(SOURCE PASSAGE)

[conspire] Reliable 1.5TB SATA drives?

Rick Moen rick at linuxmafia.com
Sun Jul 25 23:46:15 PDT 2010

Quoting Mark S Bilk (mark at cosmicpenguin.com):

> What is the most reliable brand and model of 1.5TB SATA 
> hard drive available today at a reasonable price?

First, listen to Luke, as he's right.

Second, have you considered that your problem might be less choice of
hard drive make/model than the purchasing and service-handling habits of
the vendors from whom you buy?

It turns out that retail vendors differ significantly in the quality of
their goods, in ways that have nothing to do with brand names.  I
suspect there are a number of reasons for this, and I know only a few.
One thing is, when hard drives are manufactured, they're pooled at
the factory according to estimated quality (call it firsts and seconds
if you like), but everything over minimum quality specs gets shipped.  
Some retail vendors seem to get a higher percentage of marginal pools; I
don't know exactly how that works.

(End SOURCE PASSAGE)

WORK TO COMPLETE ->
Reproduce the part of the hard-drive post between "Rick Moen rick" and "a reasonable price?", inclusive, word for word.

(DATA EXTRACT)

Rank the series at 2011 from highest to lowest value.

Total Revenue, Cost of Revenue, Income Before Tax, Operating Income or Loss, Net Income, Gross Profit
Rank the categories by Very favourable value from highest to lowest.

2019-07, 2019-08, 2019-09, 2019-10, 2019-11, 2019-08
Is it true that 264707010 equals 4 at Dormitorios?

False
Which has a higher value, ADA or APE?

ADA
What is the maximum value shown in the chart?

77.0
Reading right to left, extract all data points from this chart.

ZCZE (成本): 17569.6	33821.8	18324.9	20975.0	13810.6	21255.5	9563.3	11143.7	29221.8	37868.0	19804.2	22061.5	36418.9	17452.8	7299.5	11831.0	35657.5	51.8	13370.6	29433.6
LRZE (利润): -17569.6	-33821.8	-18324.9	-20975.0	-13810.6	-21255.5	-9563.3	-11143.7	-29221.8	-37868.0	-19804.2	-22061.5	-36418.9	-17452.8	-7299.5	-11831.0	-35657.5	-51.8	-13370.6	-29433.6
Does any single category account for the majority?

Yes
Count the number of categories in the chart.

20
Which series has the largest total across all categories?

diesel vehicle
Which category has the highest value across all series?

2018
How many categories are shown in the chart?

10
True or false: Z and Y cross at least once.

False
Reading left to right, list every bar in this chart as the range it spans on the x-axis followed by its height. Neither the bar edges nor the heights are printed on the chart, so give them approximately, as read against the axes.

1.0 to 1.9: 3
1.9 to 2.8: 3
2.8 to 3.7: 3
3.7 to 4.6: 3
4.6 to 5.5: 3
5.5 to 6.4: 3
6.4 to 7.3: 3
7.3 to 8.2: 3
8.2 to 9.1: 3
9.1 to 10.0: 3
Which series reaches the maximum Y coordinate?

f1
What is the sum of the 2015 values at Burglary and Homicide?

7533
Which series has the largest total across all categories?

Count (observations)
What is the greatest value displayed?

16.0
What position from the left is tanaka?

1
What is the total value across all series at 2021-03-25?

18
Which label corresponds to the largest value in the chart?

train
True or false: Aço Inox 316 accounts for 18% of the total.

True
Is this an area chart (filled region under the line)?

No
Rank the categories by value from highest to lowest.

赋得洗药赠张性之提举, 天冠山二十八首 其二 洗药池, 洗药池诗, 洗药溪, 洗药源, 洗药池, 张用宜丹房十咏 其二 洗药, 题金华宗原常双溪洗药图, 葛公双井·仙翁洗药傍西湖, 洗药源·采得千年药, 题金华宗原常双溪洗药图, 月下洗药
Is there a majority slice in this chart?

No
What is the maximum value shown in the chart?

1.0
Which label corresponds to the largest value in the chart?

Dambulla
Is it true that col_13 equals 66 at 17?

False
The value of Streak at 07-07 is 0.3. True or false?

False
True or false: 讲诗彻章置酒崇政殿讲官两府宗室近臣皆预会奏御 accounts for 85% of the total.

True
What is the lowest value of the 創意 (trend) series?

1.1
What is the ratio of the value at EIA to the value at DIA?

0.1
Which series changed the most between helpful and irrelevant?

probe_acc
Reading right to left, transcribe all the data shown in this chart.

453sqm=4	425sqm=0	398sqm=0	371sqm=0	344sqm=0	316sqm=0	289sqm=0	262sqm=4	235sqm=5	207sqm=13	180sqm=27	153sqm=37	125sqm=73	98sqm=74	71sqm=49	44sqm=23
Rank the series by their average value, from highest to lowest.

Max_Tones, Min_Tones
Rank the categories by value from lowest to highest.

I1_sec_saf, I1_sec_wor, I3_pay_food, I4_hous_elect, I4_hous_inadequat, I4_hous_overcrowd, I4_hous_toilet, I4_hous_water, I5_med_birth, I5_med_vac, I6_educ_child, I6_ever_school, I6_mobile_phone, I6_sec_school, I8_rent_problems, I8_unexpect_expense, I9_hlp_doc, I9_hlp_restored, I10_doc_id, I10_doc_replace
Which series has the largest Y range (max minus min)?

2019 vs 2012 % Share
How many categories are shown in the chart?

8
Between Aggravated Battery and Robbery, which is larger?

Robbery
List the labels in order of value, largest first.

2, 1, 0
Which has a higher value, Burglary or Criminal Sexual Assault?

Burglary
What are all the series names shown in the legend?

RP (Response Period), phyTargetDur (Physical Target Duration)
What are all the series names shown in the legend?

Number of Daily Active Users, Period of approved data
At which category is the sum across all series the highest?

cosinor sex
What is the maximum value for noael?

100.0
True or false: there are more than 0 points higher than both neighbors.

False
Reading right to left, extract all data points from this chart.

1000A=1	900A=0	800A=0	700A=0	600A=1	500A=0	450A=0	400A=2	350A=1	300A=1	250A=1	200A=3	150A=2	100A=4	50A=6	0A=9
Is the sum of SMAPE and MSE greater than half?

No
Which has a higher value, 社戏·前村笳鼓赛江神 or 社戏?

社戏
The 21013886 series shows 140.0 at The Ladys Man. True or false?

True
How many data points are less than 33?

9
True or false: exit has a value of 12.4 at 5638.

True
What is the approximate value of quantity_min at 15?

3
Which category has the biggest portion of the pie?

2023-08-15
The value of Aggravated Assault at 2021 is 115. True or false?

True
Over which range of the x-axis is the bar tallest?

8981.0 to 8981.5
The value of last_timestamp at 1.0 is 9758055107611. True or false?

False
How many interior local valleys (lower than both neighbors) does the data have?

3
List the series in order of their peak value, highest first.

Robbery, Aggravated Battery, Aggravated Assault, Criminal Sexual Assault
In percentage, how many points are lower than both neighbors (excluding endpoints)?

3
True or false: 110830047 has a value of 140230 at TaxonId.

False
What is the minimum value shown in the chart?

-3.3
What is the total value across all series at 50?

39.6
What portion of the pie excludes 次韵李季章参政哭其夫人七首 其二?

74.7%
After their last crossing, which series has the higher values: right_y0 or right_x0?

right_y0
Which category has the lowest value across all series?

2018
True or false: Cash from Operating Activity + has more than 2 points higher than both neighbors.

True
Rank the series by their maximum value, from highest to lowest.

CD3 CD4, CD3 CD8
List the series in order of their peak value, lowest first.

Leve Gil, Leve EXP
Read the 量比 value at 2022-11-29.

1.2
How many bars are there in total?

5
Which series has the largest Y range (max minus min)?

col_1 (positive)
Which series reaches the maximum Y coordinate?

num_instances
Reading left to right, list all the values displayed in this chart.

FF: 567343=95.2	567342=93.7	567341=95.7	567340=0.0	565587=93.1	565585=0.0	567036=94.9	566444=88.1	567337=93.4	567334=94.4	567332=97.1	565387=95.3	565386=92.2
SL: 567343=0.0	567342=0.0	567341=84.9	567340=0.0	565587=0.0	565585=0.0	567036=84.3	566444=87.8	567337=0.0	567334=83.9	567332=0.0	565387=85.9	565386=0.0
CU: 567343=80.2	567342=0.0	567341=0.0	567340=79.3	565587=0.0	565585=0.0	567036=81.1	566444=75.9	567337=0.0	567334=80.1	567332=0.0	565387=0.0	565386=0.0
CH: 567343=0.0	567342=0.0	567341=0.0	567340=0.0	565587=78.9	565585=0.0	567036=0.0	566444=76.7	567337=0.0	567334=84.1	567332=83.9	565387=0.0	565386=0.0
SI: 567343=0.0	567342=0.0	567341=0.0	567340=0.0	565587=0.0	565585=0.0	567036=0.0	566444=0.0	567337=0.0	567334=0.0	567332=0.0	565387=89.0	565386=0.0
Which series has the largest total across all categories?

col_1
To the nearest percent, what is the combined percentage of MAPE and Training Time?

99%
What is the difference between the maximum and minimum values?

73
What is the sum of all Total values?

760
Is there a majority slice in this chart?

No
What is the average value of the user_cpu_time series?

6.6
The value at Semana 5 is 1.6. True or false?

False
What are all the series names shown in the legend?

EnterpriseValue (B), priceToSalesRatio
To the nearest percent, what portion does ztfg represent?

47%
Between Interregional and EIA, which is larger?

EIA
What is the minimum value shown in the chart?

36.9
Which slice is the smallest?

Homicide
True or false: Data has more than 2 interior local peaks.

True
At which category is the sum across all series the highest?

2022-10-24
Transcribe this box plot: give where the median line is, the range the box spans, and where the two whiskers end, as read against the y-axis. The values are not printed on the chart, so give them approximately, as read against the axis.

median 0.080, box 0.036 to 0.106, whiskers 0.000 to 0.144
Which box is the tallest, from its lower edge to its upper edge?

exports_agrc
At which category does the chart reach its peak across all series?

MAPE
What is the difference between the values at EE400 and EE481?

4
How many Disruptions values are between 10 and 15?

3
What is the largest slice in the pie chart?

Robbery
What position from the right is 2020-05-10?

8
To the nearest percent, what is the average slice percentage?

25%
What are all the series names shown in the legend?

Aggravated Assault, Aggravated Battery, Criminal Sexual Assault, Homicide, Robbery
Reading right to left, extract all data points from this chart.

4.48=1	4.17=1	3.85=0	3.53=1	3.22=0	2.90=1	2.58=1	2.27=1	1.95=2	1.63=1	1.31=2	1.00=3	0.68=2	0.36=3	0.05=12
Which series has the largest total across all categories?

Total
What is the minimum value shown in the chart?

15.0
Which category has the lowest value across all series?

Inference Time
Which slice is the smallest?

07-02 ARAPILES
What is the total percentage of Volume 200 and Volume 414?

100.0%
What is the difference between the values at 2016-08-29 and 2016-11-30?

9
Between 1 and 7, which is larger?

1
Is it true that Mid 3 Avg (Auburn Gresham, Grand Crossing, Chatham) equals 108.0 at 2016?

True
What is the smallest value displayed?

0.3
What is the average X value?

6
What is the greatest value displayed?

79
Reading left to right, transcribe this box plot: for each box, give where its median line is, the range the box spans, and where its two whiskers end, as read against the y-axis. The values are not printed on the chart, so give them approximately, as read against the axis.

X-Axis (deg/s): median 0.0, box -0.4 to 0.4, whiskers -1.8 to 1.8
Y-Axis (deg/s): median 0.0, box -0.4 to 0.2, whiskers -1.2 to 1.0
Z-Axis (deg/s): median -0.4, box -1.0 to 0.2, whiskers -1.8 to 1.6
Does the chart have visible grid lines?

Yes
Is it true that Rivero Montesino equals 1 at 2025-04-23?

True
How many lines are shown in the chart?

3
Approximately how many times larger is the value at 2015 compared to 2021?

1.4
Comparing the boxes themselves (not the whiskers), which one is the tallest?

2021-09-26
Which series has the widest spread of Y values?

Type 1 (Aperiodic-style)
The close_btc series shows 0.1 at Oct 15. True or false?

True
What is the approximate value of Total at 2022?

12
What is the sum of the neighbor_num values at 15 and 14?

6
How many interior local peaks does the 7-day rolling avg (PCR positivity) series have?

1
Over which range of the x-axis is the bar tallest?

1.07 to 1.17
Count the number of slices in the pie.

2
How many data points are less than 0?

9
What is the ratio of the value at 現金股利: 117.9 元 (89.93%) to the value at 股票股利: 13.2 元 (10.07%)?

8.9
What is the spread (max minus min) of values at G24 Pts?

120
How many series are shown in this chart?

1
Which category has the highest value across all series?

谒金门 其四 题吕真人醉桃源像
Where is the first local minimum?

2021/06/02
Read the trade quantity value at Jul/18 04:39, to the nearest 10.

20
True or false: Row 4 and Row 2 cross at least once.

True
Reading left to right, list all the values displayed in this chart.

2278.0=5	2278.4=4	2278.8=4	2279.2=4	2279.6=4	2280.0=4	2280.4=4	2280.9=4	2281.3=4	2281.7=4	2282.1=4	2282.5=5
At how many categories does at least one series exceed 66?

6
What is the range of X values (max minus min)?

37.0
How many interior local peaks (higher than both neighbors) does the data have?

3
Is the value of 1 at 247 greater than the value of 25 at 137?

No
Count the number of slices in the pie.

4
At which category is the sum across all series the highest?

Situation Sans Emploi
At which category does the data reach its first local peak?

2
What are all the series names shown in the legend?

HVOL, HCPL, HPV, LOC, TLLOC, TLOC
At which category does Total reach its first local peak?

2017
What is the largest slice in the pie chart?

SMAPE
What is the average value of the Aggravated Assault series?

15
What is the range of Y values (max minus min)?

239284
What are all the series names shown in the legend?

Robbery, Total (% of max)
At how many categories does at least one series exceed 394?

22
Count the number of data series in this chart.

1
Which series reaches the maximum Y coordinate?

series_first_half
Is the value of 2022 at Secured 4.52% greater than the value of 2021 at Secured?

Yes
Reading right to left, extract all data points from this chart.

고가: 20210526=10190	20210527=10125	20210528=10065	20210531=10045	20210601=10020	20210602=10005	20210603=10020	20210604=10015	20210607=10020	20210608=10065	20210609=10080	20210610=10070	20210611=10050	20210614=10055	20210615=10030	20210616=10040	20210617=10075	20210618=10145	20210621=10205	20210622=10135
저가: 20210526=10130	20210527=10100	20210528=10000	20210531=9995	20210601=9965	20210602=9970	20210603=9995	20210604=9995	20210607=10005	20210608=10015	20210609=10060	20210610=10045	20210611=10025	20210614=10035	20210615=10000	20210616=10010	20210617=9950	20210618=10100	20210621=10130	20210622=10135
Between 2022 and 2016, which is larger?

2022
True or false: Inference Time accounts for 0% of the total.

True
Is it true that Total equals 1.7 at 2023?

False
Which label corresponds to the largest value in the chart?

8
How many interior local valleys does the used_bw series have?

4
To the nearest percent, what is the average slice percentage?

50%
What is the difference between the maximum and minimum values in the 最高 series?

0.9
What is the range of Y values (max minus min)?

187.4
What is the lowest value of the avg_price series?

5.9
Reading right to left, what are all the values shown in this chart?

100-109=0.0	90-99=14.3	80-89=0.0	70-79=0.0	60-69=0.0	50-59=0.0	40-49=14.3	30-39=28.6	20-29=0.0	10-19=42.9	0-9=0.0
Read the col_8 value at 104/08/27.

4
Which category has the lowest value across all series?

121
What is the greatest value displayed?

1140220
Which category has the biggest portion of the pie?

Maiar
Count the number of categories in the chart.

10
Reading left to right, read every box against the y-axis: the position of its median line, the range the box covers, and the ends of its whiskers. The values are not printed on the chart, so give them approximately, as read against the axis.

(End DATA EXTRACT)

YOUR RESPONSE ->
Rick Moen rick at linuxmafia.com
Sun Jul 25 23:46:15 PDT 2010

Quoting Mark S Bilk (mark at cosmicpenguin.com):

> What is the most reliable brand and model of 1.5TB SATA 
> hard drive available today at a reasonable price?